■ WHAT THE TASK REQUIRES ■
In the copy, include no images. Reproduce the entries exactly.
(AVAILABLE DATA begins)
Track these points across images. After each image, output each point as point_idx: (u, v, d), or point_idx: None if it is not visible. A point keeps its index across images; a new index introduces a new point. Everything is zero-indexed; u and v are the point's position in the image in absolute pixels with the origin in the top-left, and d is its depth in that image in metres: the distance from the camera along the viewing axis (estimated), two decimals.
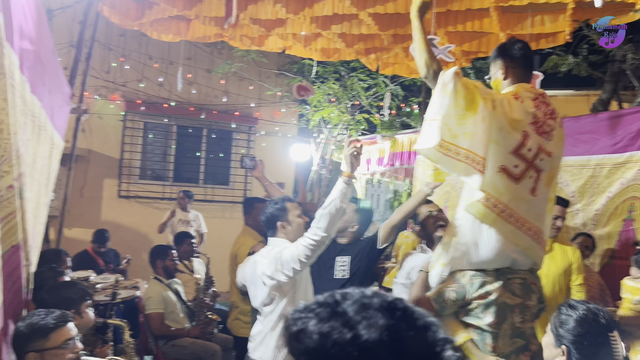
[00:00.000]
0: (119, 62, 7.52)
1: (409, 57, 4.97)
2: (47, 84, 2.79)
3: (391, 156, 6.86)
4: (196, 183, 8.38)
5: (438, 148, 2.16)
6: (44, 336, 2.05)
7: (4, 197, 2.05)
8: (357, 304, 0.80)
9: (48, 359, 2.04)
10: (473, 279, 2.36)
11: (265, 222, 2.81)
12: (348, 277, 3.20)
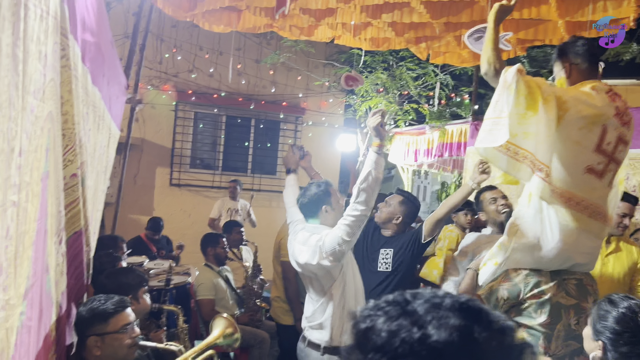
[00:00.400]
0: (171, 53, 7.68)
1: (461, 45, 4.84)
2: (106, 74, 2.87)
3: (440, 147, 6.74)
4: (244, 172, 8.49)
5: (497, 147, 2.12)
6: (104, 321, 2.11)
7: (68, 185, 2.13)
8: (428, 303, 0.78)
9: (108, 342, 2.10)
10: (528, 278, 2.29)
11: (307, 204, 2.79)
12: (390, 270, 3.17)
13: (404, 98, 7.49)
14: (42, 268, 1.82)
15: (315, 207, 2.79)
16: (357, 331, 0.80)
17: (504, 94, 2.11)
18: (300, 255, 2.72)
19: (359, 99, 7.52)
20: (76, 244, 2.35)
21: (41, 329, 1.88)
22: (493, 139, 2.12)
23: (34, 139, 1.60)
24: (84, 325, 2.14)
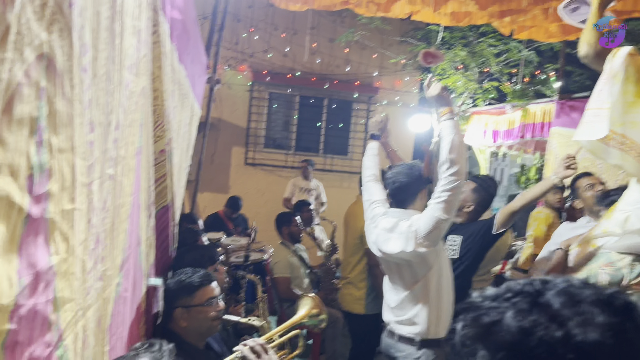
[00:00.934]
0: (248, 33, 7.76)
1: (549, 19, 4.53)
2: (190, 53, 2.91)
3: (521, 128, 6.40)
4: (316, 153, 8.50)
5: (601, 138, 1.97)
6: (190, 293, 2.15)
7: (157, 161, 2.18)
8: (564, 295, 0.68)
9: (193, 315, 2.13)
10: (634, 264, 2.13)
11: (403, 188, 2.59)
12: (457, 258, 3.04)
13: (484, 76, 7.17)
14: (136, 241, 1.88)
15: (413, 193, 2.60)
16: (479, 325, 0.72)
17: (609, 82, 1.93)
18: (389, 243, 2.53)
19: (436, 77, 7.27)
20: (163, 218, 2.42)
21: (134, 299, 1.94)
22: (593, 131, 1.98)
23: (129, 114, 1.63)
24: (171, 297, 2.19)
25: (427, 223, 2.40)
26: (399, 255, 2.50)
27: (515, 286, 0.74)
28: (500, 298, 0.73)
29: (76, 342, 1.20)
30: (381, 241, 2.59)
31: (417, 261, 2.49)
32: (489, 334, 0.70)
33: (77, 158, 1.10)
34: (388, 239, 2.54)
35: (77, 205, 1.12)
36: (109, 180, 1.45)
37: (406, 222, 2.50)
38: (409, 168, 2.62)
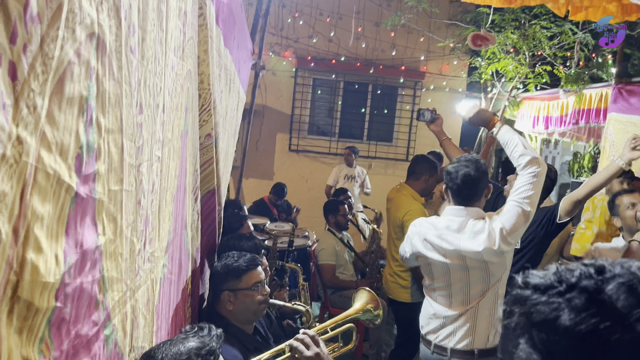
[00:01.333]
0: (292, 18, 7.73)
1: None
2: (236, 38, 2.90)
3: (575, 113, 6.14)
4: (360, 139, 8.43)
5: None
6: (237, 277, 2.18)
7: (203, 145, 2.19)
8: (628, 290, 0.60)
9: (240, 298, 2.17)
10: None
11: (472, 183, 2.36)
12: (519, 248, 2.91)
13: (536, 60, 6.89)
14: (182, 224, 1.89)
15: (481, 188, 2.40)
16: (530, 324, 0.65)
17: None
18: (465, 243, 2.31)
19: (485, 61, 7.05)
20: (209, 202, 2.44)
21: (180, 281, 1.96)
22: None
23: (175, 97, 1.63)
24: (219, 280, 2.22)
25: (513, 219, 2.27)
26: (478, 256, 2.30)
27: (568, 277, 0.66)
28: (552, 291, 0.66)
29: (125, 322, 1.22)
30: (449, 241, 2.37)
31: (497, 261, 2.31)
32: (540, 332, 0.64)
33: (126, 139, 1.10)
34: (459, 239, 2.34)
35: (125, 186, 1.13)
36: (157, 163, 1.46)
37: (478, 221, 2.34)
38: (477, 161, 2.39)
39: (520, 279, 0.71)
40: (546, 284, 0.67)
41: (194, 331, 1.48)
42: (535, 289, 0.68)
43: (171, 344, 1.41)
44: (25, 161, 0.68)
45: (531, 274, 0.70)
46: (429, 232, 2.43)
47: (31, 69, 0.68)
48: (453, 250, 2.34)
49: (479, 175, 2.35)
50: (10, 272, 0.67)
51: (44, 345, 0.78)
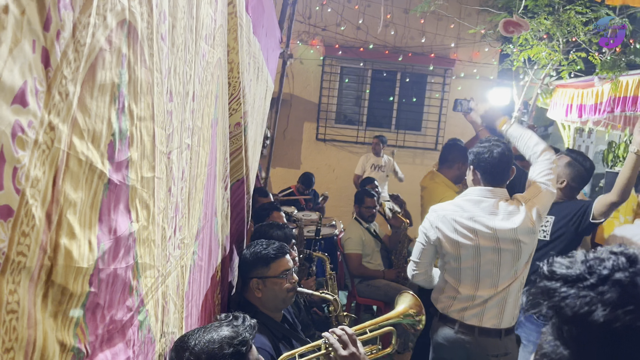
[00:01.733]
0: (320, 6, 7.68)
1: None
2: (265, 26, 2.89)
3: (610, 101, 5.95)
4: (388, 128, 8.36)
5: None
6: (265, 265, 2.18)
7: (233, 134, 2.20)
8: None
9: (268, 286, 2.17)
10: None
11: (505, 164, 2.37)
12: (548, 240, 2.85)
13: (570, 46, 6.69)
14: (212, 211, 1.90)
15: (510, 170, 2.42)
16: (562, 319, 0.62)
17: None
18: (501, 222, 2.33)
19: (518, 47, 6.87)
20: (239, 190, 2.45)
21: (210, 268, 1.98)
22: None
23: (205, 85, 1.64)
24: (247, 267, 2.23)
25: (544, 198, 2.34)
26: (512, 234, 2.31)
27: (599, 268, 0.63)
28: (582, 284, 0.62)
29: (157, 307, 1.23)
30: (482, 223, 2.35)
31: (528, 242, 2.34)
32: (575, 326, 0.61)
33: (157, 127, 1.10)
34: (493, 220, 2.34)
35: (157, 173, 1.13)
36: (187, 150, 1.47)
37: (509, 203, 2.36)
38: (506, 143, 2.42)
39: (545, 268, 0.67)
40: (575, 275, 0.64)
41: (228, 320, 1.49)
42: (564, 281, 0.64)
43: (205, 331, 1.43)
44: (57, 147, 0.68)
45: (557, 263, 0.67)
46: (457, 215, 2.40)
47: (63, 56, 0.68)
48: (487, 232, 2.33)
49: (511, 154, 2.38)
50: (44, 257, 0.67)
51: (79, 330, 0.79)
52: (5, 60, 0.56)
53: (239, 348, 1.40)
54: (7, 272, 0.60)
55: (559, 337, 0.64)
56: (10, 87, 0.57)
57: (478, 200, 2.38)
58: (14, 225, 0.60)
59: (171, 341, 1.42)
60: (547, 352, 0.65)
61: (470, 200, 2.41)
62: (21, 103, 0.60)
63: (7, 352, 0.61)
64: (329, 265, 3.43)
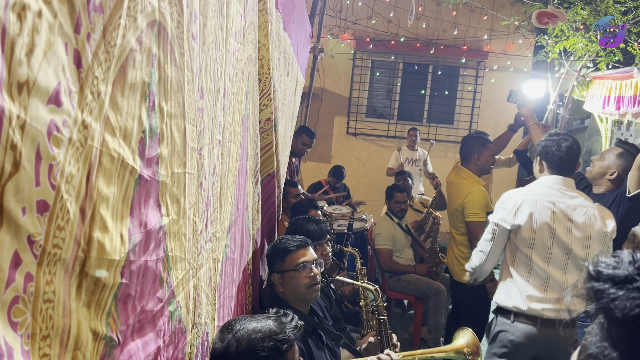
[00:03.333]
0: (351, 0, 7.65)
1: None
2: (295, 21, 2.91)
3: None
4: (419, 122, 8.28)
5: None
6: (281, 258, 2.15)
7: (263, 129, 2.23)
8: None
9: (287, 280, 2.12)
10: None
11: (575, 157, 2.48)
12: None
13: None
14: (243, 206, 1.94)
15: (576, 164, 2.52)
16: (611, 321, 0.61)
17: None
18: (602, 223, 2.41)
19: (553, 39, 6.71)
20: (269, 185, 2.48)
21: (242, 261, 2.02)
22: None
23: (236, 82, 1.66)
24: (270, 262, 2.23)
25: None
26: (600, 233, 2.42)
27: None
28: (632, 285, 0.61)
29: (188, 299, 1.27)
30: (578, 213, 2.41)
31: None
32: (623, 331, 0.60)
33: (188, 124, 1.13)
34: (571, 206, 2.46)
35: (188, 169, 1.16)
36: (218, 146, 1.50)
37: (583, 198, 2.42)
38: (574, 137, 2.51)
39: (591, 268, 0.66)
40: (623, 275, 0.63)
41: (277, 315, 1.51)
42: (612, 282, 0.63)
43: (252, 320, 1.46)
44: (90, 145, 0.71)
45: (603, 263, 0.66)
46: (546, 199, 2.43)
(AVAILABLE DATA ends)
■ SOLUTION FOR THIS PROBLEM ■
Track these points across images. After each image, output each point as point_idx: (u, v, d), or point_idx: None if it is not visible. A point keeps its index across images; a new index introduces a new point. Everything is zero-indexed; u and v are the point's position in the image in absolute pixels with the origin in the top-left, and d is its depth in that image in metres: the distance from the camera along the viewing axis (estimated), two decimals.
[00:00.000]
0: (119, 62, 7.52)
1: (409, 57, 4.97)
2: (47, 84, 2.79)
3: (391, 156, 6.86)
4: (196, 183, 8.38)
5: (438, 148, 2.16)
6: (44, 336, 2.05)
7: (4, 197, 2.05)
8: (357, 304, 0.80)
9: (48, 359, 2.04)
10: (473, 279, 2.36)
11: (265, 222, 2.81)
12: (348, 277, 3.20)
[00:00.400]
0: (171, 53, 7.68)
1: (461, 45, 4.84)
2: (106, 74, 2.87)
3: (440, 147, 6.74)
4: (244, 172, 8.49)
5: (497, 147, 2.12)
6: (104, 321, 2.11)
7: (68, 185, 2.13)
8: (428, 303, 0.78)
9: (108, 342, 2.10)
10: (528, 278, 2.29)
11: (307, 204, 2.79)
12: (390, 270, 3.17)
13: (404, 98, 7.49)
14: (42, 268, 1.82)
15: (315, 207, 2.79)
16: (357, 331, 0.80)
17: (504, 94, 2.11)
18: (300, 255, 2.72)
19: (359, 99, 7.52)
20: (76, 244, 2.35)
21: (41, 329, 1.88)
22: (493, 139, 2.12)
23: (34, 139, 1.60)
24: (84, 325, 2.14)
[00:00.934]
0: (248, 33, 7.76)
1: (549, 19, 4.53)
2: (190, 53, 2.91)
3: (521, 128, 6.40)
4: (316, 153, 8.50)
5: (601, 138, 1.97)
6: (190, 293, 2.15)
7: (157, 161, 2.18)
8: (564, 295, 0.68)
9: (193, 315, 2.13)
10: (634, 264, 2.13)
11: (403, 188, 2.59)
12: (457, 258, 3.04)
13: (484, 76, 7.17)
14: (136, 241, 1.88)
15: (413, 193, 2.60)
16: (479, 325, 0.72)
17: (609, 82, 1.93)
18: (389, 243, 2.53)
19: (436, 77, 7.27)
20: (163, 218, 2.42)
21: (134, 299, 1.94)
22: (593, 131, 1.98)
23: (129, 114, 1.63)
24: (171, 297, 2.19)
25: (427, 223, 2.40)
26: (399, 255, 2.50)
27: (515, 286, 0.74)
28: (500, 298, 0.73)
29: (76, 342, 1.20)
30: (381, 241, 2.59)
31: (417, 261, 2.49)
32: (489, 334, 0.70)
33: (77, 158, 1.10)
34: (388, 239, 2.54)
35: (77, 205, 1.12)
36: (109, 180, 1.45)
37: (406, 222, 2.50)
38: (409, 168, 2.62)
[00:01.333]
0: (292, 18, 7.73)
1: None
2: (236, 38, 2.90)
3: (575, 113, 6.14)
4: (360, 139, 8.43)
5: None
6: (237, 277, 2.18)
7: (203, 145, 2.19)
8: (628, 290, 0.60)
9: (240, 298, 2.17)
10: None
11: (472, 183, 2.36)
12: (519, 248, 2.91)
13: (536, 60, 6.89)
14: (182, 224, 1.89)
15: (481, 188, 2.40)
16: (530, 324, 0.65)
17: None
18: (465, 243, 2.31)
19: (485, 61, 7.05)
20: (209, 202, 2.44)
21: (180, 281, 1.96)
22: None
23: (175, 97, 1.63)
24: (219, 280, 2.22)
25: (513, 219, 2.27)
26: (478, 256, 2.30)
27: (568, 277, 0.66)
28: (552, 291, 0.66)
29: (125, 322, 1.22)
30: (449, 241, 2.37)
31: (497, 261, 2.31)
32: (540, 332, 0.64)
33: (126, 139, 1.10)
34: (459, 239, 2.34)
35: (125, 186, 1.13)
36: (157, 163, 1.46)
37: (478, 221, 2.34)
38: (477, 161, 2.39)
39: (520, 279, 0.71)
40: (546, 284, 0.67)
41: (194, 331, 1.48)
42: (535, 289, 0.68)
43: (171, 344, 1.41)
44: (25, 161, 0.68)
45: (531, 274, 0.70)
46: (429, 232, 2.43)
47: (31, 69, 0.68)
48: (453, 250, 2.34)
49: (479, 175, 2.35)
50: (10, 272, 0.67)
51: (44, 345, 0.78)
[00:01.733]
0: (320, 6, 7.68)
1: None
2: (265, 26, 2.89)
3: (610, 101, 5.95)
4: (388, 128, 8.36)
5: None
6: (265, 265, 2.18)
7: (233, 134, 2.20)
8: None
9: (268, 286, 2.17)
10: None
11: (505, 164, 2.37)
12: (548, 240, 2.85)
13: (570, 46, 6.69)
14: (212, 211, 1.90)
15: (510, 170, 2.42)
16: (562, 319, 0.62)
17: None
18: (501, 222, 2.33)
19: (518, 47, 6.87)
20: (239, 190, 2.45)
21: (210, 268, 1.98)
22: None
23: (205, 85, 1.64)
24: (247, 267, 2.23)
25: (544, 198, 2.34)
26: (512, 234, 2.31)
27: (599, 268, 0.63)
28: (582, 284, 0.62)
29: (157, 307, 1.23)
30: (482, 223, 2.35)
31: (528, 242, 2.34)
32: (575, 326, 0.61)
33: (157, 127, 1.10)
34: (493, 220, 2.34)
35: (157, 173, 1.13)
36: (187, 150, 1.47)
37: (509, 203, 2.36)
38: (506, 143, 2.42)
39: (545, 268, 0.67)
40: (575, 275, 0.64)
41: (228, 320, 1.49)
42: (564, 281, 0.64)
43: (205, 331, 1.43)
44: (57, 147, 0.68)
45: (557, 263, 0.67)
46: (457, 215, 2.40)
47: (63, 56, 0.68)
48: (487, 232, 2.33)
49: (511, 154, 2.38)
50: (44, 257, 0.67)
51: (79, 330, 0.79)
52: (5, 60, 0.56)
53: (239, 348, 1.40)
54: (7, 272, 0.60)
55: (559, 337, 0.64)
56: (10, 87, 0.57)
57: (478, 200, 2.38)
58: (14, 225, 0.60)
59: (171, 341, 1.42)
60: (547, 352, 0.65)
61: (470, 200, 2.41)
62: (21, 103, 0.60)
63: (7, 352, 0.61)
64: (329, 265, 3.43)
[00:03.333]
0: (351, 0, 7.65)
1: None
2: (295, 21, 2.91)
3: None
4: (419, 122, 8.28)
5: None
6: (281, 258, 2.15)
7: (263, 129, 2.23)
8: None
9: (287, 280, 2.12)
10: None
11: (575, 157, 2.48)
12: None
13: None
14: (243, 206, 1.94)
15: (576, 164, 2.52)
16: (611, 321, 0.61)
17: None
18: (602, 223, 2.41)
19: (553, 39, 6.71)
20: (269, 185, 2.48)
21: (242, 261, 2.02)
22: None
23: (236, 82, 1.66)
24: (270, 262, 2.23)
25: None
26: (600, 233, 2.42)
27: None
28: (632, 285, 0.61)
29: (188, 299, 1.27)
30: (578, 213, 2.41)
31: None
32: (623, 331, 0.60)
33: (188, 124, 1.13)
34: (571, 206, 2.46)
35: (188, 169, 1.16)
36: (218, 146, 1.50)
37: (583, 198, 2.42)
38: (574, 137, 2.51)
39: (591, 268, 0.66)
40: (623, 275, 0.63)
41: (277, 315, 1.51)
42: (612, 282, 0.63)
43: (252, 320, 1.46)
44: (90, 145, 0.71)
45: (603, 263, 0.66)
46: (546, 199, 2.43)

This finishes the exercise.